Early-season rain and frost followed by record heat in May up and down the state are blamed for 10-15 percent yield drops in California's processing tomato industry, already down-sized 10 percent in acreage from last year.

Processing Tomato Advisory Board figures show just over 2.7 million tons harvested by Aug. 12, vs. about 4.2 million tons for the same time in 2000.

Last year's crop was 10.3 million tons from 285,000 contracted acres. The official 2001 crop forecast is 9.2 million tons from 255,000 acres, although some observers now doubt the crop will make 9 million tons.

With more than enough tomato products to go around, the lighter crop may be a blessing to ease the lingering inventory glut.

According to the California Tomato Growers Association, Inc., the national processed tomato total supply for 2000-2001 was 15.6 million tons, while the 11-month disappearance was 11 million, leaving a June 1 inventory of nearly 4.6 million tons, just a fraction less than that of a year earlier.

Mike Murray, Colusa County Extension director, says processing tomatoes in his county, at 20,000 to 23,000 acres this year, are down about 15 percent from last year.

Yields have been down, he said, to due a combination of reasons: lots of replanting after killing frosts in April and May, a streak of 100-degree days in May, more than normal fields with fusarium wilt, and ample alfalfa mosaic carried by leafhoppers moving out of foothills. Those growers who planted for 45-ton yields are glad they did.

“The season came on a week to two weeks early as the heat bunched up maturity and put processors working at full capacity,” he said.

Not much optimism

Murray went on to say that nothing much looks good, given depressed conditions for all crops. Returns from processing tomatoes won't be there without top-end yields.

Citing the $1,850 per acre production cost figure espoused by Gene Miyao, farm advisor for Yolo, Solano and Sacramento counties, Murray says 35 tons at a $50-a-ton price only brings in $1,750 an acre.

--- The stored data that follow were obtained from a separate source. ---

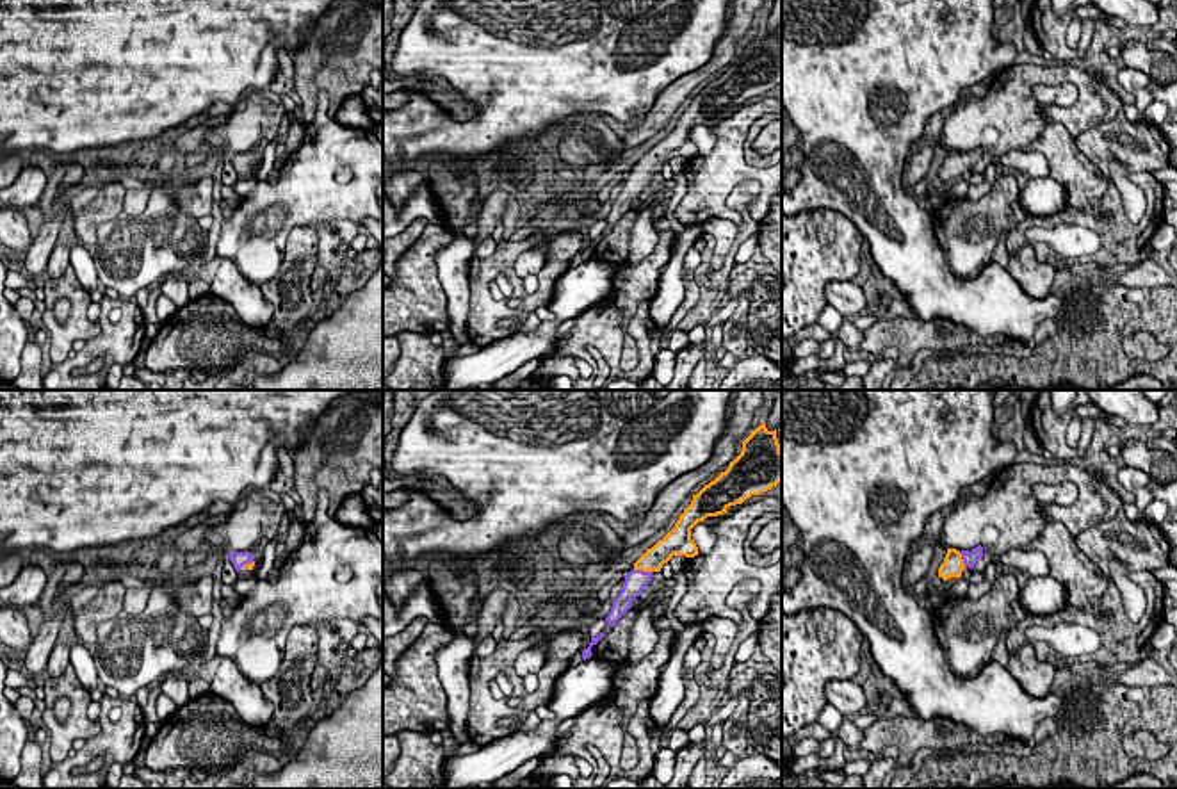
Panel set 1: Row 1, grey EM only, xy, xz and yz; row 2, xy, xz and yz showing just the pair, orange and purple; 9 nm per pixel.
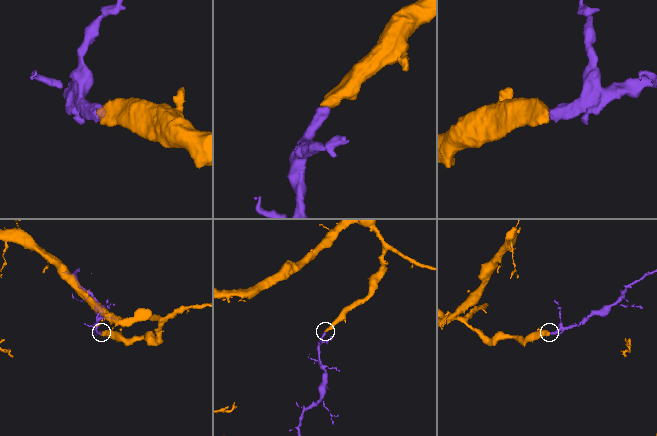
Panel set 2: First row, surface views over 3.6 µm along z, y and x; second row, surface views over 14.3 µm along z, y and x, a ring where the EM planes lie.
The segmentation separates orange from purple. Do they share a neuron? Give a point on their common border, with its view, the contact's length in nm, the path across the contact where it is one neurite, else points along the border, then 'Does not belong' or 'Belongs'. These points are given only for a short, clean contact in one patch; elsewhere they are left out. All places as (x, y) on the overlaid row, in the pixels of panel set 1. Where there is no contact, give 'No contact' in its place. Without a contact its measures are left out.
Touches orange at xz (643, 570). Shared border 160 nm. Path across: xz (663, 551), (643, 570), (634, 583). Belongs

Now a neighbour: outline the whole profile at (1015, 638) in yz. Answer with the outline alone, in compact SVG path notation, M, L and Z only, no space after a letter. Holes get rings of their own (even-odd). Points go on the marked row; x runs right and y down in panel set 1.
M1027 618L1019 622L1006 636L1006 648L1010 654L1015 654L1020 647L1027 643L1026 629L1029 627Z

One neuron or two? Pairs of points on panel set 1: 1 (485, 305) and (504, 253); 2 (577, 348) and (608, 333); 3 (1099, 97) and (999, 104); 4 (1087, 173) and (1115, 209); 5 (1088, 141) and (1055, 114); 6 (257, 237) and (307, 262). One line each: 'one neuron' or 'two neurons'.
1: one neuron
2: one neuron
3: one neuron
4: two neurons
5: two neurons
6: two neurons

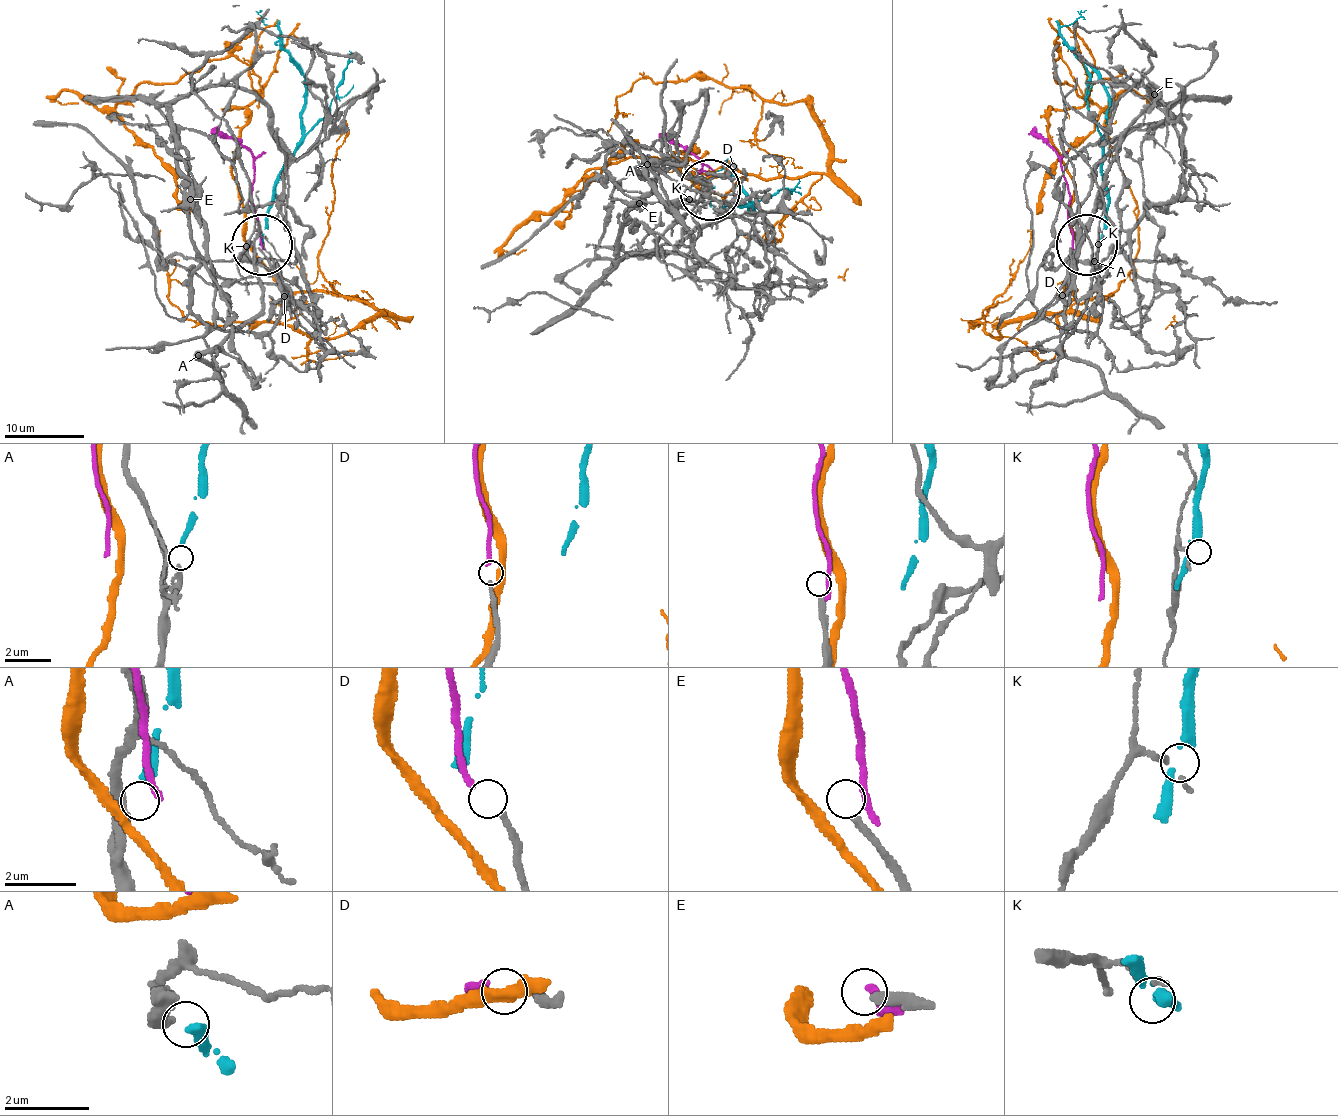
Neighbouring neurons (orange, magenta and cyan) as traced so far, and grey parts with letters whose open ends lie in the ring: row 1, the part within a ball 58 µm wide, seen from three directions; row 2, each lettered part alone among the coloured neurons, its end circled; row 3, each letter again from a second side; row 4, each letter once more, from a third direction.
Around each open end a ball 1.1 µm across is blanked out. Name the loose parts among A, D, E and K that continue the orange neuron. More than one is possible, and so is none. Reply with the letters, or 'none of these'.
none of these

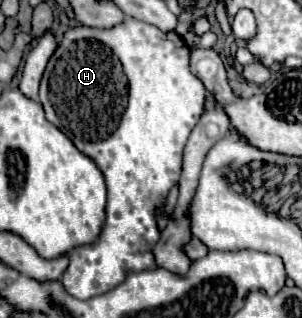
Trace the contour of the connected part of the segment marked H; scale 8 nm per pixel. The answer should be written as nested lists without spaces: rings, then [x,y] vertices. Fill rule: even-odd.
[[[125,18],[113,28],[73,26],[63,34],[49,58],[39,88],[45,118],[101,168],[107,186],[107,218],[97,242],[71,250],[69,266],[61,276],[67,292],[79,300],[109,292],[125,280],[125,272],[141,272],[155,266],[153,246],[161,238],[157,210],[179,180],[183,148],[207,96],[203,82],[189,68],[189,58],[191,50],[175,30],[163,32],[133,18]]]

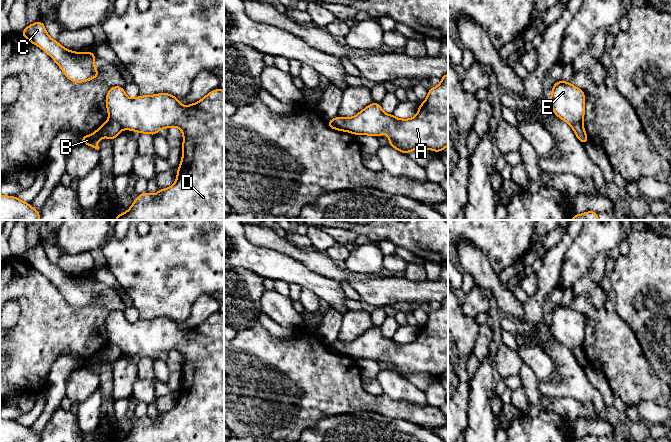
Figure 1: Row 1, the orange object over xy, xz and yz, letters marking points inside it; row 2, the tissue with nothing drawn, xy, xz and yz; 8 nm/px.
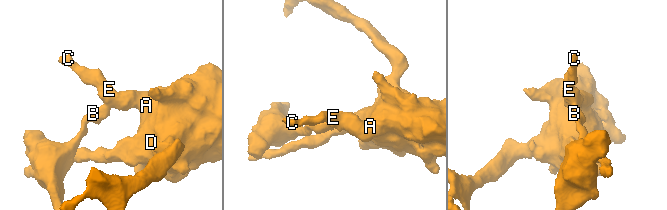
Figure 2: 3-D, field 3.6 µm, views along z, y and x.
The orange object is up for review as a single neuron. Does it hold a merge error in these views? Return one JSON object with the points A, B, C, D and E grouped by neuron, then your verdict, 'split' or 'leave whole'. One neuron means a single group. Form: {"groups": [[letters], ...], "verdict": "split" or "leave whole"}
{"groups": [["A", "C", "D", "E"], ["B"]], "verdict": "split"}

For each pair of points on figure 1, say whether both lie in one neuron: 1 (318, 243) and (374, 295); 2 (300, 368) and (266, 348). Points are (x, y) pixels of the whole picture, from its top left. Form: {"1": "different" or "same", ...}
{"1": "different", "2": "same"}

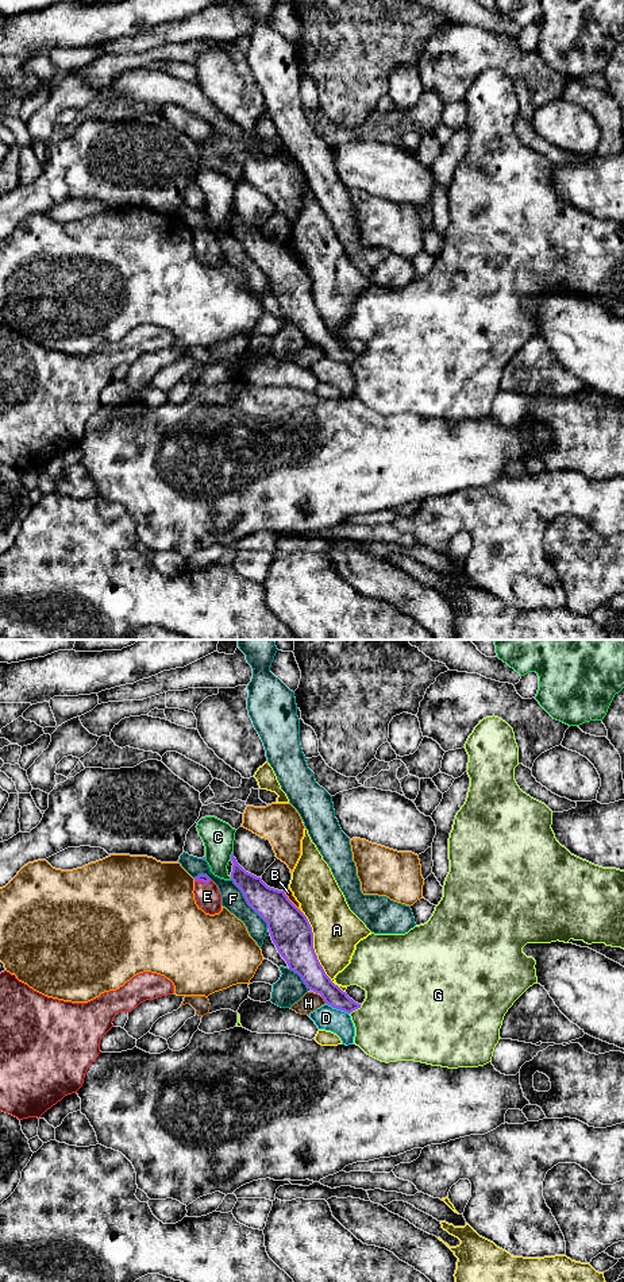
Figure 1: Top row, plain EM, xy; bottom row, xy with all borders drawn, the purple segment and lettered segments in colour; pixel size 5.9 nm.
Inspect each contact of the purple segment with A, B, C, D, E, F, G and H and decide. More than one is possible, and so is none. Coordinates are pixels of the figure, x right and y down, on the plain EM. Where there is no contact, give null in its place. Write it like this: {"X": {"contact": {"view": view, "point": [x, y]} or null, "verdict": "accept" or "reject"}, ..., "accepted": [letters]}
{"A": {"contact": {"view": "xy", "point": [315, 307]}, "verdict": "reject"}, "B": {"contact": {"view": "xy", "point": [292, 255]}, "verdict": "reject"}, "C": {"contact": {"view": "xy", "point": [231, 207]}, "verdict": "reject"}, "D": {"contact": {"view": "xy", "point": [338, 360]}, "verdict": "reject"}, "E": {"contact": {"view": "xy", "point": [203, 234]}, "verdict": "accept"}, "F": {"contact": {"view": "xy", "point": [247, 255]}, "verdict": "reject"}, "G": {"contact": {"view": "xy", "point": [355, 360]}, "verdict": "reject"}, "H": {"contact": {"view": "xy", "point": [324, 352]}, "verdict": "reject"}, "accepted": ["E"]}

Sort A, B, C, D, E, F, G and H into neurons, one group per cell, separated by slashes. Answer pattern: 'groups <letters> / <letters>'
groups A / B / C / D / E / F / G / H

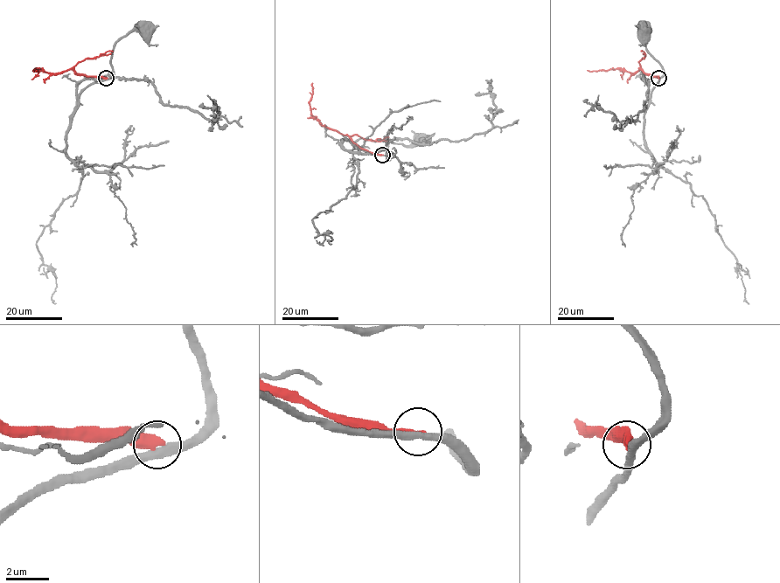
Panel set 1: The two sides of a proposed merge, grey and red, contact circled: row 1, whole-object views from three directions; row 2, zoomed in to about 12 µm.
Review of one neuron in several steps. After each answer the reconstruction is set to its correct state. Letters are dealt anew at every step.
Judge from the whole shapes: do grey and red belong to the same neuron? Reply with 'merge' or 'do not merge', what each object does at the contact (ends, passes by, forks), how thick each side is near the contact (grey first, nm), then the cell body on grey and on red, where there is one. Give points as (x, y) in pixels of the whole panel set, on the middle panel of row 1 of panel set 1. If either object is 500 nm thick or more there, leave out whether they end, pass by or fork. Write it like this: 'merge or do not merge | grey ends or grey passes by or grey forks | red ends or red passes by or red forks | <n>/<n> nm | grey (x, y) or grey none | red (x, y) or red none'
do not merge | grey passes by | red ends | 360/480 nm | grey (420, 139) | red none

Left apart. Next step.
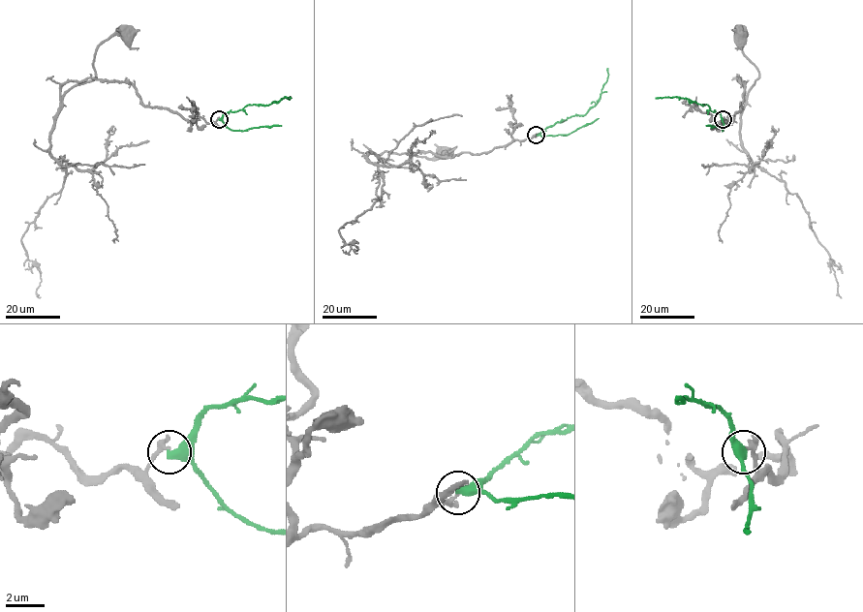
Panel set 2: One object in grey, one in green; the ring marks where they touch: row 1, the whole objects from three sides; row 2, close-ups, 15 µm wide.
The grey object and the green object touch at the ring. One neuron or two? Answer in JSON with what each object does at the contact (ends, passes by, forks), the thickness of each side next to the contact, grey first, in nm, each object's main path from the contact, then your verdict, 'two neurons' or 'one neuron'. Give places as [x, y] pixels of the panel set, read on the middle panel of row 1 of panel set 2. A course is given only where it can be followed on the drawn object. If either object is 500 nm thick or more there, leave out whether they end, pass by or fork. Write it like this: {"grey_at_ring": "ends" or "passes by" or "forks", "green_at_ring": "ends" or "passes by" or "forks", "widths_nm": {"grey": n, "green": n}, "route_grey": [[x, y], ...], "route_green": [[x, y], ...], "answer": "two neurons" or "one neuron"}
{"widths_nm": {"grey": 280, "green": 500}, "route_grey": [[537, 135], [478, 154], [378, 156], [413, 171], [414, 155], [439, 158], [444, 153]], "route_green": [[537, 135], [572, 116], [584, 115], [597, 103], [607, 79], [607, 68]], "answer": "two neurons"}

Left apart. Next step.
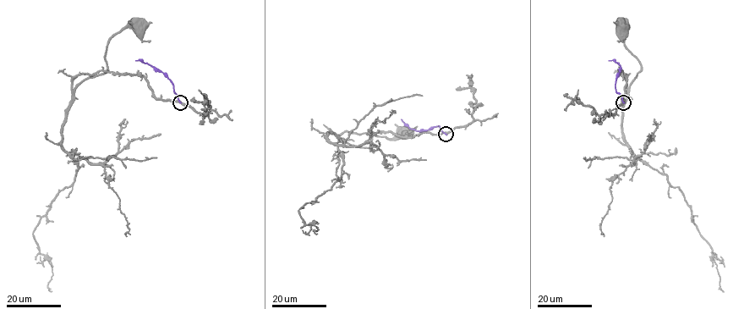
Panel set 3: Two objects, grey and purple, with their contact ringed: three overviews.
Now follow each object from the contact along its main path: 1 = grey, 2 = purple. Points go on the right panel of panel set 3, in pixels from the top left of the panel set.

“Some growers may think they can grow tomatoes at closer to $1,200, but they're only fooling themselves. The $1,850 takes in all costs, including interest and depreciation.”

Earlier this year, Murray analyzed the 2000 processing tomato season in his county. The crop was 750,000 tons, or 25 percent less than the 1 million tons of 1999.

The 2000 acreage was 21,000, in contrast to the 28,400 of the 1999 season and reflecting the migration of the industry from the Sacramento Valley to the San Joaquin Valley.

Yields for 2000 averaged 36 tons, up only slightly from the previous year's 35.7 tons, close to the average for most of the last five years.

Production costs up

In his annual report as Colusa County Extension director, Murray said production costs of processing tomatoes, as well as seed and other crops, have risen above depressed or static price levels.

With labor, dealer networks, refrigerated transportation, and processing facilities all scarce in the county, attempts to produce fresh vegetables stalled. Idled land formerly in vegetable crops has found no viable alternative uses.

In his capacity as a researcher, Murray said processing tomato growers in his county have turned more to transplants. “They clearly provide some potential benefits related to lower seed requirements and cost, reduced water use for crop establishment, additional weed control options, and less plant-thinning costs.”

But, he added, transplants have drawbacks too: reduced planting schedule options, additional costs for transplants or planting, and the possibility of introducing diseases from greenhouses.